All that can be done here is to indicate the choice, if a choice is presented.

Investigate the large accounts very carefully as to likely continuance after promotion and establishment in the territory in question. Try to learn what that concern has done in past years in other areas by way of treatment of agents. Do they use agents to pioneer, and then take over? A few do; the better ones don’t. No agent can make any money pioneering; try to remember that. That is one of the reasons MANA developed a “Standard Form of Agreement,” which may be used, among other things, to project an agency operation beyond the unprofitable pioneering stage into the profitable future. It all comes under the heading of “What’s good for the goose is good for the gander.”

It is difficult for an agent, as a general thing, to do justice to too many small accounts, particularly the new agent.

Other Considerations

Other factors to be determined by anyone thinking of setting up a sales agency are (1) a reliable appraisal of available business in the field under consideration, (2) relative merits of product with the range of competition, and (3) an appraisal of the competitive sales possibilities for the product you are considering, under the handling you are going to be able to give it.
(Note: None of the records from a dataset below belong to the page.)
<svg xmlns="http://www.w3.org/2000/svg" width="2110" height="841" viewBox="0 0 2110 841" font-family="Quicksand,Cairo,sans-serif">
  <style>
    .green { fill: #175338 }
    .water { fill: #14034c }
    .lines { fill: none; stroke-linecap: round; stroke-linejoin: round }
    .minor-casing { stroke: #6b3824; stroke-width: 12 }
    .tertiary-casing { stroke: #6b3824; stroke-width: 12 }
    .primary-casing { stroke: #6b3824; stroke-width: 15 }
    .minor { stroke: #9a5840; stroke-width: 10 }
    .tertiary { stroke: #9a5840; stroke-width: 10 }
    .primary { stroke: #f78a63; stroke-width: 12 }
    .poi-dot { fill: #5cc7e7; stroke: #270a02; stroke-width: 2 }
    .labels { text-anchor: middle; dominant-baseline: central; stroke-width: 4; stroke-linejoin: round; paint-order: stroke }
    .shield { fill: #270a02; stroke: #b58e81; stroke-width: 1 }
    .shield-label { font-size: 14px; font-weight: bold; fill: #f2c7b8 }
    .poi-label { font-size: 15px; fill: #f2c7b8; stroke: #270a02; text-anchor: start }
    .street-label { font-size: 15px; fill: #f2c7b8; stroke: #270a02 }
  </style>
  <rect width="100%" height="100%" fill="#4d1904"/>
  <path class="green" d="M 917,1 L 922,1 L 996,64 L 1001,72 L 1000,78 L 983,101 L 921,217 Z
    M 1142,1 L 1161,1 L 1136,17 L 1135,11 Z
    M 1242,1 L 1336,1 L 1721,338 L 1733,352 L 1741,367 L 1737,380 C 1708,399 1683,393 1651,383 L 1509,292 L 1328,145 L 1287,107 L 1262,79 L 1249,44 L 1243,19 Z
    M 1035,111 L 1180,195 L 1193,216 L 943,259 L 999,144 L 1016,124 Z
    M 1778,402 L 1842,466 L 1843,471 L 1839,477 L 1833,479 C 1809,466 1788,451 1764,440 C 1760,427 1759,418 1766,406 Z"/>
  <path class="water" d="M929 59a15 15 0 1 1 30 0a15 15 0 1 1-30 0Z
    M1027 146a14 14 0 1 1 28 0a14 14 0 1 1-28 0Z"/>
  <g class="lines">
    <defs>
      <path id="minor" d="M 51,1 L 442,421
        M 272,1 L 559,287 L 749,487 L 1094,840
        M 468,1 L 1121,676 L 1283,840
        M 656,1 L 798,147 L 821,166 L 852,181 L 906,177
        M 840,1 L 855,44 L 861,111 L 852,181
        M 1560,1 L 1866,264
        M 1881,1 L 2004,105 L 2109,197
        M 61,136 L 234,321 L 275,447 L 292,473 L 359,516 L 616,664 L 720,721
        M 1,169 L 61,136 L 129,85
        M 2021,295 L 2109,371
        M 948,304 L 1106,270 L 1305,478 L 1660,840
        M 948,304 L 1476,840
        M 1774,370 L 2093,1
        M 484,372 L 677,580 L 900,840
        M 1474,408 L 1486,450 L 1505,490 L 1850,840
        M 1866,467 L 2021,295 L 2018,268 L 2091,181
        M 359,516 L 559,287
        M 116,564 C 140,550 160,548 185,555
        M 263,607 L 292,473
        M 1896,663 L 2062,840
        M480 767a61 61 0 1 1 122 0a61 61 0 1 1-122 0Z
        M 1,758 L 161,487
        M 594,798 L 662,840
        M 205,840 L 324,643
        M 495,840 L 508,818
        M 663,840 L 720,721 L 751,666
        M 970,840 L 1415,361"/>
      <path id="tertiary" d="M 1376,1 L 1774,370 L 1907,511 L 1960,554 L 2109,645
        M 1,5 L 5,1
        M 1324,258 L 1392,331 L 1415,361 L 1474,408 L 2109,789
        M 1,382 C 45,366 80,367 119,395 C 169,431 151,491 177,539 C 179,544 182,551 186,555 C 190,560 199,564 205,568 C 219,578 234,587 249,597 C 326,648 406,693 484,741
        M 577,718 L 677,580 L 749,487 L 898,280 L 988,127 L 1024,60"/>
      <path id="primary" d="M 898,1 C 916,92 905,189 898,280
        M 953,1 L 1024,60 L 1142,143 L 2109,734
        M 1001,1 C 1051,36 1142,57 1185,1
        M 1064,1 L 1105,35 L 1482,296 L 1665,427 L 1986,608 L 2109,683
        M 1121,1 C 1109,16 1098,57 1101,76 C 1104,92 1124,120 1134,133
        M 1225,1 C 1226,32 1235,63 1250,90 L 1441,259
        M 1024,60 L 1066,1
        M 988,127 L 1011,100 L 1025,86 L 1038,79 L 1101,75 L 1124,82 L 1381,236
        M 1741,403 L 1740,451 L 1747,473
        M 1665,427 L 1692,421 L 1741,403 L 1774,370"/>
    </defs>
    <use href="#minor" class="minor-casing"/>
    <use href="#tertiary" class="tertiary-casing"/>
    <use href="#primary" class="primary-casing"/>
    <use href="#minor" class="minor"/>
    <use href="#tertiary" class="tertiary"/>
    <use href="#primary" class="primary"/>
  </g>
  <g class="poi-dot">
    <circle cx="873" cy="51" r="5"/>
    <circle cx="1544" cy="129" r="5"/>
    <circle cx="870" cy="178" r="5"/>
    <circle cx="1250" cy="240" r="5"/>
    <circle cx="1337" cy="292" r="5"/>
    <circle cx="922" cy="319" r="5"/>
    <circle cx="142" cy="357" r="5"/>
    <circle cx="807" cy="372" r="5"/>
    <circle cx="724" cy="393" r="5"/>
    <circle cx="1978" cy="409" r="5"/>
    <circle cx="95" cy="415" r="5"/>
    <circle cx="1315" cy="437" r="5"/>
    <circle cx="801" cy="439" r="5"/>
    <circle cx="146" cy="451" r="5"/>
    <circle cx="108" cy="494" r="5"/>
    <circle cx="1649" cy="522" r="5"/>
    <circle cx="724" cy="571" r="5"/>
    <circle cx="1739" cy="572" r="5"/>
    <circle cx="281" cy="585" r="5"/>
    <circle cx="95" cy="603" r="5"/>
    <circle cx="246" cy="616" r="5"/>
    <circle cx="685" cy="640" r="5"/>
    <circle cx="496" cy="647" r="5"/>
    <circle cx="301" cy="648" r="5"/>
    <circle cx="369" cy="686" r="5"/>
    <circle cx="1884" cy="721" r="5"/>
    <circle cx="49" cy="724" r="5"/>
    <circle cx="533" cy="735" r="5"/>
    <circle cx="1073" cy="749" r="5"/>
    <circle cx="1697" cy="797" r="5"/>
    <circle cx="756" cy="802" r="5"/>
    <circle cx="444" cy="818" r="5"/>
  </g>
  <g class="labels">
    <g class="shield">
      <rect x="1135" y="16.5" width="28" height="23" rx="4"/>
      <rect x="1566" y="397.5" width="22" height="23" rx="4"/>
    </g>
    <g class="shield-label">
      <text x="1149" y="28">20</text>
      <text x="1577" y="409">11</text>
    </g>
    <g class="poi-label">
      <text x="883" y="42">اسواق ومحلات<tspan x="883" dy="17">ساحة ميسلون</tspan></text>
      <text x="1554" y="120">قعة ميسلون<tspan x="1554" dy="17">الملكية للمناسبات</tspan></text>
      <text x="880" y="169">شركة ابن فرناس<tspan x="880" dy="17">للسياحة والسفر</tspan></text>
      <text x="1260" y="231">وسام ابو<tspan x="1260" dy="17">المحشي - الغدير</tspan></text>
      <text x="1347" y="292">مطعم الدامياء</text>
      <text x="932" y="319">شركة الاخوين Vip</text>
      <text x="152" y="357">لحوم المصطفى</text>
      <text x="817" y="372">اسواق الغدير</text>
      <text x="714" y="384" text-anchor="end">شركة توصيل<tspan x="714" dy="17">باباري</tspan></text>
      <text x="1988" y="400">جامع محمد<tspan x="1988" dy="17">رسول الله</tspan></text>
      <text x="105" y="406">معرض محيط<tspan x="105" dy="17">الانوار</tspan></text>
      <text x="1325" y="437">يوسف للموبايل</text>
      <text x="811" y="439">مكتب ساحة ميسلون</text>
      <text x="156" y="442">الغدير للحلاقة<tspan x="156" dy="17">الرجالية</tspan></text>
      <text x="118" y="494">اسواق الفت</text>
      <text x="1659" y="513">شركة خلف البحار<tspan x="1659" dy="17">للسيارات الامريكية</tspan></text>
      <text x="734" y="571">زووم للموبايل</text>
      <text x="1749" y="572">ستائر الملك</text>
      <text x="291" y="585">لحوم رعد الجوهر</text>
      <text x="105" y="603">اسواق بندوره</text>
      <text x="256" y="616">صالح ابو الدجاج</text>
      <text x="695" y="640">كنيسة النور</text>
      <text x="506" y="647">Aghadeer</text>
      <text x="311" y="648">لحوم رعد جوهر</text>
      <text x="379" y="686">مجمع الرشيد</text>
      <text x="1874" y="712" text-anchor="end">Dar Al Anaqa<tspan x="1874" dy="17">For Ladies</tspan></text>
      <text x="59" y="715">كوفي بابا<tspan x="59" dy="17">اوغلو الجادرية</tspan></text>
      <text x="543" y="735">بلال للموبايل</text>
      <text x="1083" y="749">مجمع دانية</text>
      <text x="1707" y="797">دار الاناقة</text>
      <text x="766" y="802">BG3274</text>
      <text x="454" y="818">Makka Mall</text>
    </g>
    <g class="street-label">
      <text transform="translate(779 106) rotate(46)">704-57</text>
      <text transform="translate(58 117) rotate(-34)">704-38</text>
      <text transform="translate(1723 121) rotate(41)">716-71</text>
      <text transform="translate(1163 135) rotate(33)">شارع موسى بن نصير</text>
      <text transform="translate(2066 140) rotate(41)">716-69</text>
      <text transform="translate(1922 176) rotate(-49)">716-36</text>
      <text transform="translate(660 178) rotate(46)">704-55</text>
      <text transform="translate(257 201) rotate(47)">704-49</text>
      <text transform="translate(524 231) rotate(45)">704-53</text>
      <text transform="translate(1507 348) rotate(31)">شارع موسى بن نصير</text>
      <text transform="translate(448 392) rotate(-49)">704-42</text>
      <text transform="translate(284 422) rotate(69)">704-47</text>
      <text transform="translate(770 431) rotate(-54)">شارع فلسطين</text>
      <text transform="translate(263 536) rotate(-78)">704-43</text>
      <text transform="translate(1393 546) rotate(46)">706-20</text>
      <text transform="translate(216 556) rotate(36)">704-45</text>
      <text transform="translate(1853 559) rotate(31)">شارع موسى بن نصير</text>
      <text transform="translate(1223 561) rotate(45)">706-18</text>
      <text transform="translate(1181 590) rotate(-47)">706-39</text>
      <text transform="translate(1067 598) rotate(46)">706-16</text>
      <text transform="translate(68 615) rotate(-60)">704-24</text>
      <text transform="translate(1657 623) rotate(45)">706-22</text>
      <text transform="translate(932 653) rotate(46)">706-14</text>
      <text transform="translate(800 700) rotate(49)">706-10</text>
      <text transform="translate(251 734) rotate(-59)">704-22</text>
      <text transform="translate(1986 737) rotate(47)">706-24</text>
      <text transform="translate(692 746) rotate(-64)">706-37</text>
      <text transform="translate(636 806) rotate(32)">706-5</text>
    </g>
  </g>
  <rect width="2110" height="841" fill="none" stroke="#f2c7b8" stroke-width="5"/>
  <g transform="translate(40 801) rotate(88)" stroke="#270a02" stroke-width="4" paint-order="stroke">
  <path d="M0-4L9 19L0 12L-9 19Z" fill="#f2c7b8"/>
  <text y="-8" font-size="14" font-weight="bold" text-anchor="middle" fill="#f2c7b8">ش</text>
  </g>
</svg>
Do these many things frighten you? Don’t let them. Buckle right down to it.

And then, last but not least, get a credit rating on the firm you plan to represent. Find out something about its management. Does it change sales managers often? Who are now its agents and are they satisfied? How do the commissions it pays compare with those paid by its competitors? Will it enter into a fair agency contract? Can you honestly say, after looking into these things, that you can be proud to represent it?

After all this has been said, there keeps running through our memory these terse words of H. B. McCoy, director, Office of Domestic Commerce, Washington, on the subject of operating as a manufacturers’ agent:

“When he (the would-be agent) is ready to start out on his own, he should be able to take one good established line with him to form the foundation of his new agency.”

Launching the Agency

Now suppose the new agent has taken the step, and hung out his shingle.
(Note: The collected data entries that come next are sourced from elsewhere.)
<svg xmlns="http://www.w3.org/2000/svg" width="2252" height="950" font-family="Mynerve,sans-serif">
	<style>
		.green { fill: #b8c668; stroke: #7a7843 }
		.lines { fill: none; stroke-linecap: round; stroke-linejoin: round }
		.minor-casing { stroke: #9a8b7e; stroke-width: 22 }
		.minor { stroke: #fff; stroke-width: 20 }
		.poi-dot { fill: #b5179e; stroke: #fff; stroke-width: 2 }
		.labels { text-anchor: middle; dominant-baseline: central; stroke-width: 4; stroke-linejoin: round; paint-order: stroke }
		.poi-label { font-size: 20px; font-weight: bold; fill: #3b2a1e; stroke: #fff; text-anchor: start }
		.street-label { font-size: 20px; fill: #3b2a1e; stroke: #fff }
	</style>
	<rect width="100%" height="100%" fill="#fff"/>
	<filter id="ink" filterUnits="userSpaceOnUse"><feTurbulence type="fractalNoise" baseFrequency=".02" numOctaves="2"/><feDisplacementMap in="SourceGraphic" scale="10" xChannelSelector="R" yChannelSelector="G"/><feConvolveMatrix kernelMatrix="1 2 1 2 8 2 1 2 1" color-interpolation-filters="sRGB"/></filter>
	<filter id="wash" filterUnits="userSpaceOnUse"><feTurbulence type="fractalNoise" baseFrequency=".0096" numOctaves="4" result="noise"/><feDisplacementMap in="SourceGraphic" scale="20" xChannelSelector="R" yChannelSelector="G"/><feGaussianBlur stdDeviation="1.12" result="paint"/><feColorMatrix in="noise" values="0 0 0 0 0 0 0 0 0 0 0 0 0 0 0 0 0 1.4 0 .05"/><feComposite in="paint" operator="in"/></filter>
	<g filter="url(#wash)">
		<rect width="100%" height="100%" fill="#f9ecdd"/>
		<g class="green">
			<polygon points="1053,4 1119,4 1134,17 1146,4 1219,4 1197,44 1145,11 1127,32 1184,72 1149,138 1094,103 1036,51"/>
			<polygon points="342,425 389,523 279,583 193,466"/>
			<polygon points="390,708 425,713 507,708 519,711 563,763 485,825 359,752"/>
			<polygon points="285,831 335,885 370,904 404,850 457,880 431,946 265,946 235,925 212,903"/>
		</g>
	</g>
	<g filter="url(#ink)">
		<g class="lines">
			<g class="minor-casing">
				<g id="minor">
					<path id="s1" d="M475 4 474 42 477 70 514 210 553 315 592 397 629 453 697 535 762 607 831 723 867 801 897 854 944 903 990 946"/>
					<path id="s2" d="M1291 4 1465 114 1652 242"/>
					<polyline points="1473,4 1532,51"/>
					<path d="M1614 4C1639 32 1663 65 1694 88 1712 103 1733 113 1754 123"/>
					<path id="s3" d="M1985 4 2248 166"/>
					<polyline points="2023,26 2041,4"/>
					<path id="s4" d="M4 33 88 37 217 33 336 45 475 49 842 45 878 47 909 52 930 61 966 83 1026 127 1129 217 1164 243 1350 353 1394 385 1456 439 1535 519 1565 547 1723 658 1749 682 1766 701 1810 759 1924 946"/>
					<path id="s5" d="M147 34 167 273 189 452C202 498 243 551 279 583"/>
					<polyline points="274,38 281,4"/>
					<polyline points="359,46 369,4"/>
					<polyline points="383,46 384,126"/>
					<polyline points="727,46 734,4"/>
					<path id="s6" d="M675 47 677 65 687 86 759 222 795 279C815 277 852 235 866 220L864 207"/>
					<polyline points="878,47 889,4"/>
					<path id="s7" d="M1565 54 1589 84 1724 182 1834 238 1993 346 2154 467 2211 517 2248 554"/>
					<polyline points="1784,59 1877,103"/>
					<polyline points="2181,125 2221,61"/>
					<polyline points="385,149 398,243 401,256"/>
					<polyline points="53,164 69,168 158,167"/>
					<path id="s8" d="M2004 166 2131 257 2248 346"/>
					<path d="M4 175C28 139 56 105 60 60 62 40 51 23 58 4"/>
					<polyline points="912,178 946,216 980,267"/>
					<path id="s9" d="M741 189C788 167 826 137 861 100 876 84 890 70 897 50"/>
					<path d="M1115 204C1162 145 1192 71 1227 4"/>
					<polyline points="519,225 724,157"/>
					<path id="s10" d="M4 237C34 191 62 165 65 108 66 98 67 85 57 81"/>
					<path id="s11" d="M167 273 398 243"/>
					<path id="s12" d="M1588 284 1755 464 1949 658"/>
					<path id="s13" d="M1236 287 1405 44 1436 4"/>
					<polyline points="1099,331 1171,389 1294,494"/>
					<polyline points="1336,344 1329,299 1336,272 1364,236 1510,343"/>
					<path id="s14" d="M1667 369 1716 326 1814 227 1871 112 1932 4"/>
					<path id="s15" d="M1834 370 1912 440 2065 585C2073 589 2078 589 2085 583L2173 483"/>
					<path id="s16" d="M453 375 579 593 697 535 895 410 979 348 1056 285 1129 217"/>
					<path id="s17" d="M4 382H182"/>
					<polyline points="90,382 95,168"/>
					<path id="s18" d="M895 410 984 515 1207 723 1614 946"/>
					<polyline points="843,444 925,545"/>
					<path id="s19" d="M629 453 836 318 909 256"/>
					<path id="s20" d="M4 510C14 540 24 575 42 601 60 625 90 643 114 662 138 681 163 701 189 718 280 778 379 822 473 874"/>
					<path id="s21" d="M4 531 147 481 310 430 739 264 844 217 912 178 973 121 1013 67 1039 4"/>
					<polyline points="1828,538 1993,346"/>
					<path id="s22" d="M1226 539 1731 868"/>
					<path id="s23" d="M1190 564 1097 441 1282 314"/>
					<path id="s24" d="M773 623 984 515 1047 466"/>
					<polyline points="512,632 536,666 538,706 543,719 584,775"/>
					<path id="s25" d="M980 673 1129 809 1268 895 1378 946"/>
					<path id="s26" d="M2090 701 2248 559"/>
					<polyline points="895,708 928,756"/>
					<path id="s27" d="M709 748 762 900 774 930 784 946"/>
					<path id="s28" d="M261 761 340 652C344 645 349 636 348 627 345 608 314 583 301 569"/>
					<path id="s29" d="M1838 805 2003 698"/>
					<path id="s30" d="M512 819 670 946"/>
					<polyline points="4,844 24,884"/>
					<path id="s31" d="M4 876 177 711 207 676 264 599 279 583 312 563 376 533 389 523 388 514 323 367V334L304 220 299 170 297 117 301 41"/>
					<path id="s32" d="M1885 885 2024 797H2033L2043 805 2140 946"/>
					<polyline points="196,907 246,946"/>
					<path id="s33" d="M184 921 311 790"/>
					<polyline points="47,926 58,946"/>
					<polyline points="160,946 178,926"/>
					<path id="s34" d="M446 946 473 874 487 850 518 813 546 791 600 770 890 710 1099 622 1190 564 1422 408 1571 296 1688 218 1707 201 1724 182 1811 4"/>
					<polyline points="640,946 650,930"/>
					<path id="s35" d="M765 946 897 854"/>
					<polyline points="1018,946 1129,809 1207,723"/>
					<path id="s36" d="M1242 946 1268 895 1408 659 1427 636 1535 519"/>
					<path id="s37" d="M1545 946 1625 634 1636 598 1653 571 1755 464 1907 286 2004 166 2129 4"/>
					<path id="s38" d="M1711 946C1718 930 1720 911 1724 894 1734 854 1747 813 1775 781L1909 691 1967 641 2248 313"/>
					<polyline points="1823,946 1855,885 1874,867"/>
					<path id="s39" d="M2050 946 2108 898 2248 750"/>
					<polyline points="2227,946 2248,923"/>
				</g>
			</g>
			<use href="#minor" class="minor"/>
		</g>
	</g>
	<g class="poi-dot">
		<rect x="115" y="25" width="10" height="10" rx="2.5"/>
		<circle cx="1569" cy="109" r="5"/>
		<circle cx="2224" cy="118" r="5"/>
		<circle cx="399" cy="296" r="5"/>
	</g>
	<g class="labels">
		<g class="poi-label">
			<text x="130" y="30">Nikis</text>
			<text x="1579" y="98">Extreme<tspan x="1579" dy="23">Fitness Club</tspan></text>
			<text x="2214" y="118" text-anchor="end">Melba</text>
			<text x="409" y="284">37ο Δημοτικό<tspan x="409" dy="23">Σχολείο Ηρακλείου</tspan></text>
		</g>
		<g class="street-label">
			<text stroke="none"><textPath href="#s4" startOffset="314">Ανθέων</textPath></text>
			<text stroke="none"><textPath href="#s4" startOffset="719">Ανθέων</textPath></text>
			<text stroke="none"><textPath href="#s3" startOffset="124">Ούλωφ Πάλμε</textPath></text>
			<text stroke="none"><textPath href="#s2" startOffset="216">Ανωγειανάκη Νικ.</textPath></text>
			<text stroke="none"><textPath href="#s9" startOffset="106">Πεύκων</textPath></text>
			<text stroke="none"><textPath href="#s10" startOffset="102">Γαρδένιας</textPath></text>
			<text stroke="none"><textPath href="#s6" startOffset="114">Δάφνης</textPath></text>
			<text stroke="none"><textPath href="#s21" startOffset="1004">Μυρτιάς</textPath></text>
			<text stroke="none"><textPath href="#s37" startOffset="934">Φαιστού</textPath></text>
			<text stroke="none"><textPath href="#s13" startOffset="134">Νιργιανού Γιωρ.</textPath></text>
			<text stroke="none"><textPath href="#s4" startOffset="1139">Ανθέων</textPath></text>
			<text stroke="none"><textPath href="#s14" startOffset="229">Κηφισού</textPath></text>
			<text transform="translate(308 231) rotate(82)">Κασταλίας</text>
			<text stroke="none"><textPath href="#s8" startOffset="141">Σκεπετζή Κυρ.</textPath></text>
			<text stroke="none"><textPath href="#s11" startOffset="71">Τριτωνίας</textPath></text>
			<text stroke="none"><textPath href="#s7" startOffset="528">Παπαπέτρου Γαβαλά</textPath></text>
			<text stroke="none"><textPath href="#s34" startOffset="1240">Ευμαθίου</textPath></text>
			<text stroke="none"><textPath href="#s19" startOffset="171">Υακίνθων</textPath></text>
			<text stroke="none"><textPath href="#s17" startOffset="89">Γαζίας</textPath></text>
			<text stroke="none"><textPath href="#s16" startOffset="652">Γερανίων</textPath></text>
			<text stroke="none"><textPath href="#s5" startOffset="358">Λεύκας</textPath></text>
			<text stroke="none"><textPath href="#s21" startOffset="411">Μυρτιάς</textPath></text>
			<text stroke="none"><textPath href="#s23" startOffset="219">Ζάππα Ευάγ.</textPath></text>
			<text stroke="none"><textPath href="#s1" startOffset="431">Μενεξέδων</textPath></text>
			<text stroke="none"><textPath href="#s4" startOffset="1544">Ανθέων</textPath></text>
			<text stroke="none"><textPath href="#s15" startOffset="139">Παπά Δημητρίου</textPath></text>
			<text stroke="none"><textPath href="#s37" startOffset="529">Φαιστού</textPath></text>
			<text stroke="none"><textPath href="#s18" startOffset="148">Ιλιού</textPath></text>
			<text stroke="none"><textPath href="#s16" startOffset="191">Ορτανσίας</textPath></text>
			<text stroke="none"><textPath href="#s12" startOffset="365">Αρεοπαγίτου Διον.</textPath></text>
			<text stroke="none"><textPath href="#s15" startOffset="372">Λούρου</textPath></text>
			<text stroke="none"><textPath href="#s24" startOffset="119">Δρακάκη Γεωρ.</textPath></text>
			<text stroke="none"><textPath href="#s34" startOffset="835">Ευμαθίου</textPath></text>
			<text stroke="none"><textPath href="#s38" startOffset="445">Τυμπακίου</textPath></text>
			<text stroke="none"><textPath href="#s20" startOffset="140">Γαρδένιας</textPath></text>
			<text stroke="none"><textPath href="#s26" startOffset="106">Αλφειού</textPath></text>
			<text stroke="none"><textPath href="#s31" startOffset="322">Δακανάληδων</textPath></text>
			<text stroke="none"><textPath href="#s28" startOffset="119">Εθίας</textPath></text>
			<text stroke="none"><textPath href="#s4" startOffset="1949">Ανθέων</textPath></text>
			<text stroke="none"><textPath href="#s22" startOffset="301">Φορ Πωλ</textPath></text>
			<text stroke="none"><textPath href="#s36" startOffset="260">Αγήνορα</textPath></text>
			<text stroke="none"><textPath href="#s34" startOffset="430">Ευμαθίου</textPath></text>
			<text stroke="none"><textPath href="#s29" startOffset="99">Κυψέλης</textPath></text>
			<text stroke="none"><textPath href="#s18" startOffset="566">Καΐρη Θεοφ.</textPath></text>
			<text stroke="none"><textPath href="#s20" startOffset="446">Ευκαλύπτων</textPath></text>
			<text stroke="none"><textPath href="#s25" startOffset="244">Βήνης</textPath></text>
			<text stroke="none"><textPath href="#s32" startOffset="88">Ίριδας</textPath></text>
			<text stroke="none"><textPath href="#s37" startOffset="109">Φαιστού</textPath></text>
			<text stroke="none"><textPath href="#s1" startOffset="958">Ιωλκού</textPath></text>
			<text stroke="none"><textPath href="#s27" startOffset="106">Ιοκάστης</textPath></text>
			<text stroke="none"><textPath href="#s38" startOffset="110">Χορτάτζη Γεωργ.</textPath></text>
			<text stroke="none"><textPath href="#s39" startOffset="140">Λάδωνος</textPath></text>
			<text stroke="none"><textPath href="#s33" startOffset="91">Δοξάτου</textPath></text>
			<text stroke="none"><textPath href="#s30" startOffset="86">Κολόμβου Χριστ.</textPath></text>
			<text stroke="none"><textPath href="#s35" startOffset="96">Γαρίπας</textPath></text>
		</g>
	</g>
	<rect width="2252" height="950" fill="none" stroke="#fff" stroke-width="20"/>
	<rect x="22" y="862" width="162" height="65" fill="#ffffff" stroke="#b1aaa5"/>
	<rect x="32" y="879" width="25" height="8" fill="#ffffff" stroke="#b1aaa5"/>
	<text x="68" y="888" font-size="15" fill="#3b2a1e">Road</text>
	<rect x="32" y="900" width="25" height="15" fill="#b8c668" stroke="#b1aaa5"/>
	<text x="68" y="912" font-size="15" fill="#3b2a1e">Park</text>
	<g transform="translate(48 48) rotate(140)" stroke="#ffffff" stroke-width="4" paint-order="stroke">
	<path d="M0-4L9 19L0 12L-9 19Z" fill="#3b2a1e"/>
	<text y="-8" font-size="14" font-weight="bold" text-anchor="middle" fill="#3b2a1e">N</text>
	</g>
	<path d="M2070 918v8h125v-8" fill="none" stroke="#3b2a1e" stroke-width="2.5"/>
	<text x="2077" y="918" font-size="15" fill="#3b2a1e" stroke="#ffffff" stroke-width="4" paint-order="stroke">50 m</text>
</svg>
If he has not already done so, he should establish some definite policies for his business, and lay down a definite procedure for himself.

His chief stock in trade is a fair and profitable division of his time.

Don’t allow yourself to be pushed this way and that, either by over-zealous principals or by the minor duties of your own establishment.

The big orders, the profitable business, will not come flying in the window. But trivial details will clamber from every corner for your attention.

You’re on your own now. You are a free lance. You are a professional. Your success will depend largely upon how wisely you divide your available time.

Success Factors

Until now you probably never realized how very limited were the calling hours. The peak is mid-morning, and mid-afternoon. At that time where will you be? If you’re smart, you’ll be right out there in the field, pitching. Let the office work wait until evening: use a dictating machine; arrange with an accountant to do the bookkeeping chores; train your stenographer to run the office; call in to her often on the phone.

Insofar as you can, conform from the beginning to the policies of your principals. They will be your bread and butter. Study their literature, their bulletins, their offerings. Become expert. Follow up all inquiries, one way or another, and don’t neglect a single one.

Report to principals the important details of all trade contacts. Answer principals’ letters fully and as promptly as possible. Set up a system; follow it.

Put yourself in the other fellow’s place. In the selling game, no word is NOT good word. No word is “a dead duck!” Remember that. As a fledgling agent, don’t make that mistake.

If you do — confidence is lost; support withdrawn; grounds laid for separation.

As in all other fields of human behavior, success usually comes to those who have what it takes. Luck? Yes, occasionally, but as a rule its foresight, ability and conscientious effort, that make up the winning factors.

Don’t bother looking for the short cuts — they are few and far between.